# Document section
= = =

In 1853 Sheridan was appointed vice-president of Lyndhurst College and to Petersham, where the Church of St Thomas was soon built. Briefly at St Benedict's, Sydney, he became parish priest of the Church of the Sacred Heart, Darlinghurst, in 1857 and built the presbytery. Bearded, stocky and radiating joviality, he delighted in youth welfare work, helped by his musical gifts (he was a good fiddler) and organizing ability. In 1857-69 he was chaplain of the Australian Holy Catholic Guild of St Mary and St Joseph. In Darlinghurst he also established a home for unemployed women, a non-denominational home for immigrant girls, a teetotal society and a reading room and library.
A fellow of St John's College, University of Sydney, from 1858, in 1864-67 he was prior of Lyndhurst and president of the school, which he reorganized and improved the buildings and grounds. In 1867 he took charge of the parish of St Francis, Haymarket, one of the poorest areas of Sydney. He soon enlarged the church and raised money by bazaars to build a temperance hall, a school and the Convent of the Good Shepherd. He also raised the money to buy Sir Charles Nicholson's house, Tarmons, for the Sisters of Charity.

= = =

# Records to use
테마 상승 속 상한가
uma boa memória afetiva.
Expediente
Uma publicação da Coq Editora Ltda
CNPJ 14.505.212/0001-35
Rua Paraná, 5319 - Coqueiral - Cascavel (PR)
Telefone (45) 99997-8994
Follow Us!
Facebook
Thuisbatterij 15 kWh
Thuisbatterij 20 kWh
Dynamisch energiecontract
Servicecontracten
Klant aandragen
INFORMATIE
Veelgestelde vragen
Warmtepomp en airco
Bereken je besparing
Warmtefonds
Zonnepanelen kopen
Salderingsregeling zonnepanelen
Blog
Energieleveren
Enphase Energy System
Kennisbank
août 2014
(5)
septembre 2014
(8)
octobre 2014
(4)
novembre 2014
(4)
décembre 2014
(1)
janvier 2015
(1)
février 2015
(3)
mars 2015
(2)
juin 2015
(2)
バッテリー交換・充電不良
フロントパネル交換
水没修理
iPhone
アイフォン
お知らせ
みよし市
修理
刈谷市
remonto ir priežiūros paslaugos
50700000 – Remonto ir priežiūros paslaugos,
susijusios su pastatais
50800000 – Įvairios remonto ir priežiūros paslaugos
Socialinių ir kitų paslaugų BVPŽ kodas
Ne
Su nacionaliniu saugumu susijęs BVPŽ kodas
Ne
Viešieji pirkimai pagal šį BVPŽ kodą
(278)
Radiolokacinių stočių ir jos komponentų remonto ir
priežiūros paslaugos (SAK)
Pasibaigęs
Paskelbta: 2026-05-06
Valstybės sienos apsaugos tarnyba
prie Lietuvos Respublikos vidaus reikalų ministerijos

= = =

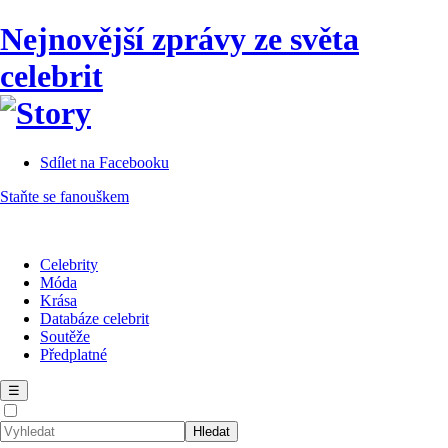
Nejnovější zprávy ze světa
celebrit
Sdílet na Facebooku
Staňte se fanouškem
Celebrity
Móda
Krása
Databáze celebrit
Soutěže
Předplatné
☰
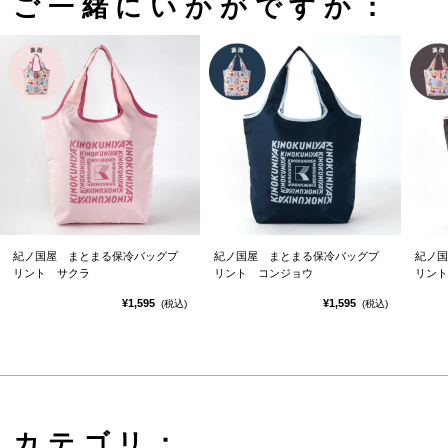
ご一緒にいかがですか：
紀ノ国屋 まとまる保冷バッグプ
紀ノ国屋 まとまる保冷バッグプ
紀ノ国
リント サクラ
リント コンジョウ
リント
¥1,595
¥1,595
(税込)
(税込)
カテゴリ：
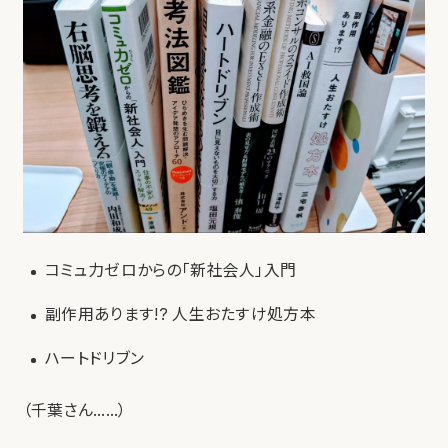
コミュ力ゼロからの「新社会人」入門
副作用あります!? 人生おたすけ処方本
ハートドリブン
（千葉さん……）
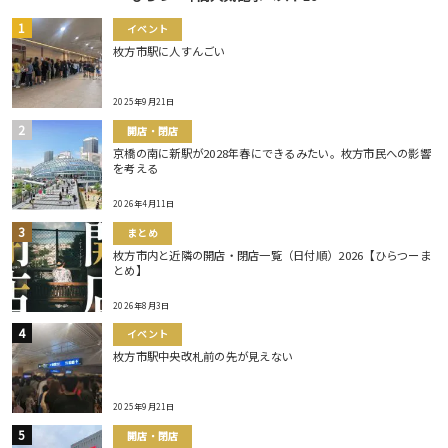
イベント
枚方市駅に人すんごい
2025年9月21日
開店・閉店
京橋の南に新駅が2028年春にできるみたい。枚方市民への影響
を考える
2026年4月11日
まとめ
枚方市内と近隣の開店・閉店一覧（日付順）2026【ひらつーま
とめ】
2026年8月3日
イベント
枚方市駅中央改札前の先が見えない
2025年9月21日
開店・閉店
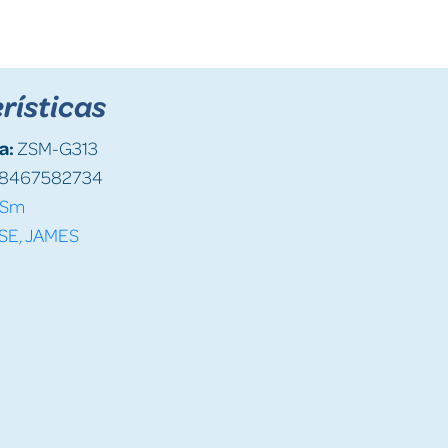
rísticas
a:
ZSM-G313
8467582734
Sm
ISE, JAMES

= = =

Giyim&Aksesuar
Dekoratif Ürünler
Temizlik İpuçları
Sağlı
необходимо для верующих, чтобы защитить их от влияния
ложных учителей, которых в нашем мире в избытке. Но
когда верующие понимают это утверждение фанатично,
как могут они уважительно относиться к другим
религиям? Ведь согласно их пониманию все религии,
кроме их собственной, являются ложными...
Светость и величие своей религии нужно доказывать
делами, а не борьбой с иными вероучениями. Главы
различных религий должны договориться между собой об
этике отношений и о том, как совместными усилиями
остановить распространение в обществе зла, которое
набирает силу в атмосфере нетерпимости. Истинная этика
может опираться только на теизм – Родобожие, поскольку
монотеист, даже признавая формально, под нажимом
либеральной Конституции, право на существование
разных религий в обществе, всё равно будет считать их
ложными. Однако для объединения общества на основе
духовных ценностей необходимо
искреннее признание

= = =

# Written task 1
Quote the Sheridan passage between "In 1853 Sheridan" and "room and library.", inclusive.
# Written task 2
Show each line of the records that contains the string "priežiūros", matching case exactly.
The records have nothing to do with the Sheridan passage.

# Final answer 1
In 1853 Sheridan was appointed vice-president of Lyndhurst College and to Petersham, where the Church of St Thomas was soon built. Briefly at St Benedict's, Sydney, he became parish priest of the Church of the Sacred Heart, Darlinghurst, in 1857 and built the presbytery. Bearded, stocky and radiating joviality, he delighted in youth welfare work, helped by his musical gifts (he was a good fiddler) and organizing ability. In 1857-69 he was chaplain of the Australian Holy Catholic Guild of St Mary and St Joseph. In Darlinghurst he also established a home for unemployed women, a non-denominational home for immigrant girls, a teetotal society and a reading room and library.

# Final answer 2
remonto ir priežiūros paslaugos
50700000 – Remonto ir priežiūros paslaugos,
50800000 – Įvairios remonto ir priežiūros paslaugos
priežiūros paslaugos (SAK)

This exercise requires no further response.